Other examples of auto-immune illnesses, besides my own, are allergies and AIDS. Even if they are distant cousins, they are cousins nonetheless.

For years now I’ve been studying illnesses, mine especially, and, a few years ago, I came to a conclusion that shook my entire view of the world. And that is:

“Illness is just a way our body deals with extreme stress and fear.”

It’s not negative, it’s not a death sentence. It’s like a valve that lets off steam. If it wasn’t for that valve being there, we, the sick ones, would have been long gone.

When we get ill, we think that we are unlucky, frail or maybe even cursed. We feel bad about it. Illness feels like a setback, like someone erects between us and our life a wall that’s very difficult to climb or break through. We think that now we have to get treatment for the body, go to a hospital and maybe even get surgery, and, in some cases, we start thinking at death as a possibility.

Except one thing: there’s a flaw in that reasoning. The cause for that illness was stress, and we feel that stress each time we think of something painful or scary in our lives. To cure the illness, we must deal with that stress, and that translates into facing it and letting it manifest, facing our fears and letting go.

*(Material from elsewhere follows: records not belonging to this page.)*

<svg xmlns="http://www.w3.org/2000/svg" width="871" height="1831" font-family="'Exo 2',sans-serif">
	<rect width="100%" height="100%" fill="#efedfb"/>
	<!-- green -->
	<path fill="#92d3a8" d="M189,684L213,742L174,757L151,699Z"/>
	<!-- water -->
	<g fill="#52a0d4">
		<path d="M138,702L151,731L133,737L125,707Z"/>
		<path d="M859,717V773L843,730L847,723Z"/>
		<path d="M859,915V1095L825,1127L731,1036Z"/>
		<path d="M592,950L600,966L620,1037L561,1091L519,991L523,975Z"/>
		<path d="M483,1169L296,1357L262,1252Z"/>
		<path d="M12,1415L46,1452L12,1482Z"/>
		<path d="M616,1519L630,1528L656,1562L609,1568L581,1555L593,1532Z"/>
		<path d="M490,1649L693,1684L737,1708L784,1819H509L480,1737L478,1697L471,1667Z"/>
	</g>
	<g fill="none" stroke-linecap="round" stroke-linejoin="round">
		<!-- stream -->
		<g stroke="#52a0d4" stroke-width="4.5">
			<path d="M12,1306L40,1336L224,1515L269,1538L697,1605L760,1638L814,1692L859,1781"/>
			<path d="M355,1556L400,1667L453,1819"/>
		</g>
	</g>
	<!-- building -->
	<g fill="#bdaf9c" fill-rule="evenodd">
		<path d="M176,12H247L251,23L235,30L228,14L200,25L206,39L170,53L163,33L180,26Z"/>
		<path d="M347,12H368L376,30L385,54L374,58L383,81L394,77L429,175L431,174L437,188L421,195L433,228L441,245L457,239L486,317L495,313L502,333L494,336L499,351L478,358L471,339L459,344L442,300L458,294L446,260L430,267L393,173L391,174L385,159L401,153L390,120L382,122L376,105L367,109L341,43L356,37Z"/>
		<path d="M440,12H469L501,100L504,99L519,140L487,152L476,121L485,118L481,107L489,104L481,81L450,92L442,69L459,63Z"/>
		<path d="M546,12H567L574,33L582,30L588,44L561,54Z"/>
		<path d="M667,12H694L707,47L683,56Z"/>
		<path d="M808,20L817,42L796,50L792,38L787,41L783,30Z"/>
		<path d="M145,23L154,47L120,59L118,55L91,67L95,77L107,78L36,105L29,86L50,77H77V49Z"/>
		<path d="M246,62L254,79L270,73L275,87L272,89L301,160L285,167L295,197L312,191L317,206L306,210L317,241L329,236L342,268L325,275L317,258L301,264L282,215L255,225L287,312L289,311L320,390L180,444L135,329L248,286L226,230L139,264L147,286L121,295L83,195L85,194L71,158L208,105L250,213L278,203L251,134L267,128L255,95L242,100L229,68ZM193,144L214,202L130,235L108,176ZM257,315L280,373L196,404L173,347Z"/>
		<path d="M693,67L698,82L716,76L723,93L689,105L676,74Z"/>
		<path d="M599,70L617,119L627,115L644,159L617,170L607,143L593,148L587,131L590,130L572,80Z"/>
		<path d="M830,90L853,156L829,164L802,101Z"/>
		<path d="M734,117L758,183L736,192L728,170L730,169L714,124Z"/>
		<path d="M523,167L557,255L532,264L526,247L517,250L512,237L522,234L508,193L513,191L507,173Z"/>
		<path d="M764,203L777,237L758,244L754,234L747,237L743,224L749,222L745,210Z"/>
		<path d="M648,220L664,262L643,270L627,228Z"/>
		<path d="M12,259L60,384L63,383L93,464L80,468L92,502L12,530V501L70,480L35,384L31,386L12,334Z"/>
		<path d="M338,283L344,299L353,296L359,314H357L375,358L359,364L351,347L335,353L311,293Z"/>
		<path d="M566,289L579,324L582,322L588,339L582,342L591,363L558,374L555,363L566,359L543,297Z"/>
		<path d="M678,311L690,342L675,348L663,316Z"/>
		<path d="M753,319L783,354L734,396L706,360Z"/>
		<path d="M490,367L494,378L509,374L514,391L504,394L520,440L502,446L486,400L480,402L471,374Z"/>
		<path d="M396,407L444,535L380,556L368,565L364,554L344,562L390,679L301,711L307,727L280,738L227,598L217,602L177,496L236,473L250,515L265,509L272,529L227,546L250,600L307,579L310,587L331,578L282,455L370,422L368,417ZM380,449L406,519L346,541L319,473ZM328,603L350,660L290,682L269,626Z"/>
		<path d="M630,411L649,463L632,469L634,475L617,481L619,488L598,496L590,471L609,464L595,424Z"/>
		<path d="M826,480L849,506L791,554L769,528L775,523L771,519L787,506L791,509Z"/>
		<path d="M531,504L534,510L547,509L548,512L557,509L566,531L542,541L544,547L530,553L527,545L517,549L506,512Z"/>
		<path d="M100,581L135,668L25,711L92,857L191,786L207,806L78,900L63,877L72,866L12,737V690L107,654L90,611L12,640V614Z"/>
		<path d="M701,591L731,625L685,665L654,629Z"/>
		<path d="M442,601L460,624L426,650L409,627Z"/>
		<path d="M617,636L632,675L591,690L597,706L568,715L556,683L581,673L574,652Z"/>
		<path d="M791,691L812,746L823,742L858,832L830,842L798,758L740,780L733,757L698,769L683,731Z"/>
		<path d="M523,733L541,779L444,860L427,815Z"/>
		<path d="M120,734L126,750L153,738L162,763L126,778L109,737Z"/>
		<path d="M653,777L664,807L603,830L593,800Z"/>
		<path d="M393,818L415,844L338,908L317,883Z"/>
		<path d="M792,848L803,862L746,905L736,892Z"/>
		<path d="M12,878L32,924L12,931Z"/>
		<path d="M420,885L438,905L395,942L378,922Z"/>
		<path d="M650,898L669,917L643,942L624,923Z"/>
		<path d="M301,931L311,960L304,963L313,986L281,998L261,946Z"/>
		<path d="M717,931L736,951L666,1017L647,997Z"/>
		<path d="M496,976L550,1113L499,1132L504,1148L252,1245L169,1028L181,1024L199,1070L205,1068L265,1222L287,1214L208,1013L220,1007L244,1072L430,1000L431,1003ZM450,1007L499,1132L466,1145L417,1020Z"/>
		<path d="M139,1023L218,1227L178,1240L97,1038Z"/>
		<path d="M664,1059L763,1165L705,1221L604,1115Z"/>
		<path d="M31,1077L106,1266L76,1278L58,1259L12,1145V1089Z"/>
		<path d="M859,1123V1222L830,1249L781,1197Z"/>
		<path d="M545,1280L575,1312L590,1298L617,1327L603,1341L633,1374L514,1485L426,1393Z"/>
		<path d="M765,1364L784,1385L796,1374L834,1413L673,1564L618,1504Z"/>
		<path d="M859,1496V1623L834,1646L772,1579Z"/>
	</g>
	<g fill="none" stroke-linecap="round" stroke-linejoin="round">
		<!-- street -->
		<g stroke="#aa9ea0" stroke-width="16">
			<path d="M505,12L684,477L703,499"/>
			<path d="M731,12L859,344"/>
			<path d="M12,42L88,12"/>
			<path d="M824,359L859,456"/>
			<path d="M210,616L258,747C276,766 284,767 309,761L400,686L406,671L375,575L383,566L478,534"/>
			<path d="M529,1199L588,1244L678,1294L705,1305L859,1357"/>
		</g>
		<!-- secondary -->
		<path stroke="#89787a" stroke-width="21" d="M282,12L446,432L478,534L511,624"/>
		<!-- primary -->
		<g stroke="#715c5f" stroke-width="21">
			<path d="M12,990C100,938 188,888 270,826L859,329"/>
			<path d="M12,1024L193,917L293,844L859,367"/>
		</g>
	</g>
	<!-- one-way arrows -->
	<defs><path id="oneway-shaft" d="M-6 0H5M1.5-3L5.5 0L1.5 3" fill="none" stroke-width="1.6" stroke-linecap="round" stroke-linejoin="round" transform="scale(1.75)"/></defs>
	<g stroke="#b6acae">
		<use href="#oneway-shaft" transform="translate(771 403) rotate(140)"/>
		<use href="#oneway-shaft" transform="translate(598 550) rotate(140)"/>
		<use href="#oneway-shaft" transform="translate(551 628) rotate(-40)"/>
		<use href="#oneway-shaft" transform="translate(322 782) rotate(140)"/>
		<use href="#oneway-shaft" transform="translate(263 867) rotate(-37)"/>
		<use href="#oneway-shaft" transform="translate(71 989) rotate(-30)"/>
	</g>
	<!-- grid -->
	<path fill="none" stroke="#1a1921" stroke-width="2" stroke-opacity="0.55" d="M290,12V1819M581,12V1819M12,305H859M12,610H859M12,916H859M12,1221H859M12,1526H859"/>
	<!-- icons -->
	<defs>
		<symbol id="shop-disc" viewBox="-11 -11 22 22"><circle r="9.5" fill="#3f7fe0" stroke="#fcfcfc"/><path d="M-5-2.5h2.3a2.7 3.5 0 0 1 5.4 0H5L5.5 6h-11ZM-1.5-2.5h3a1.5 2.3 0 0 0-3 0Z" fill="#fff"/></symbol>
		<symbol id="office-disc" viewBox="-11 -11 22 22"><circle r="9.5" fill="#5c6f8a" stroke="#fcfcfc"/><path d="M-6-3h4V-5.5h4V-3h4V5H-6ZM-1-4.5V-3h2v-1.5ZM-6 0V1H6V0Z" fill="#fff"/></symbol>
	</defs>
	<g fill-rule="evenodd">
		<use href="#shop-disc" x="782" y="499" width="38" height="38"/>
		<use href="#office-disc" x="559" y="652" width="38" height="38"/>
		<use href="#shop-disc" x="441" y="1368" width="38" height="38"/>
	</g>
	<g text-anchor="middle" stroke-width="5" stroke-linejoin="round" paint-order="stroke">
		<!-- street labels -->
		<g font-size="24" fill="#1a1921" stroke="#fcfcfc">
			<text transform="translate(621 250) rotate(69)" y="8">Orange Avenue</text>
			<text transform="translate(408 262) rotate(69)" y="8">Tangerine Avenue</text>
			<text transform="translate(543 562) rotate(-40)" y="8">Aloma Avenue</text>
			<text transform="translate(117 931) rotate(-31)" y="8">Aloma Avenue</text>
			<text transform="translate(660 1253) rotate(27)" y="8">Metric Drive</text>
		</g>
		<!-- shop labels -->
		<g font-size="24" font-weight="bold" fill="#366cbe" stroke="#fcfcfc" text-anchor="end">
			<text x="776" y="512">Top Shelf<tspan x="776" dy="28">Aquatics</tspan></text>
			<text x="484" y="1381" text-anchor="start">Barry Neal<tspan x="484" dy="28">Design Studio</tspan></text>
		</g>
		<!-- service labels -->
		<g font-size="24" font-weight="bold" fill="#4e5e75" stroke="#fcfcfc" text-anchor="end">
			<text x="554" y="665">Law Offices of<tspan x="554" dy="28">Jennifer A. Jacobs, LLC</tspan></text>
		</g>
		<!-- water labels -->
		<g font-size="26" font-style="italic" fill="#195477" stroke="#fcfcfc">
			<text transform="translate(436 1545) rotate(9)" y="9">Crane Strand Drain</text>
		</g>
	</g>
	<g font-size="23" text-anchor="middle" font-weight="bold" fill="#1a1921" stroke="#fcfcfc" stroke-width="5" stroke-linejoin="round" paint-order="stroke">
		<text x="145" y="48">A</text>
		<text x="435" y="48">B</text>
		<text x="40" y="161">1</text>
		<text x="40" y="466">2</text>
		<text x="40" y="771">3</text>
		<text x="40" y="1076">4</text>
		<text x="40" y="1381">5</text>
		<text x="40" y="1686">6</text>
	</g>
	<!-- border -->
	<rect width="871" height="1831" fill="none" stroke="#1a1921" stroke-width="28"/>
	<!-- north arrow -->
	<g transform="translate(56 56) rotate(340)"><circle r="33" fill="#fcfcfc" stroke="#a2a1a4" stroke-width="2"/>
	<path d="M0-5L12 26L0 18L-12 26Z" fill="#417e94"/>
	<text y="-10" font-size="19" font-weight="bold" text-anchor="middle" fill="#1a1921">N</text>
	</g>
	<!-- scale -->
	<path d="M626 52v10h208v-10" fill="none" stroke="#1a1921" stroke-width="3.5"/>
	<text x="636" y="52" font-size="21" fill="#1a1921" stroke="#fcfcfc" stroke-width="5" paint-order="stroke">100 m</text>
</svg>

Stress originates in the past, we project it in the future and affects us in the present. In my non-medical opinion, stress is the root cause of every illness imaginable and, as I said before, illnesses are nothing more than the body’s ways to deal with that stress and avoid self-destructing.

You may ask: “If what you say is true, how come people die from illnesses?”

My answer is: Without dealing with stress on an emotional level and trying to cure illnesses only by taking medication, your basic reason for being ill is not attacked. Fully medicated, you still feel stress and fear, the body tries to cope, but, in the end, if nothing is done on the emotional level, it will run out of resources and it just gives up after a long struggle.

You may have heard dozens or even hundreds of stories of people who healed themselves, only by forgiving and letting go. Those are no accidents, those are facts. One of those people is Brandon Bays, who had a tumor in her abdomen the size of a basketball. By facing her biggest fears and forgiving, she cured herself completely, and now she teaches hundreds of thousands around the world how to do the same. And so does Dr. Deepak Chopra.

But let’s get back to me. When I’m stressed, I feel that stress in my intestines, and that’s where the illness resides. For years I’ve been looking for an answer to what the root cause of it is, and now I have it: stress.

And I don’t look at my illness as to a negative thing anymore.

I’m grateful for it. Why?

Because, if it hadn’t been for my illness, I would have been dead a long time ago.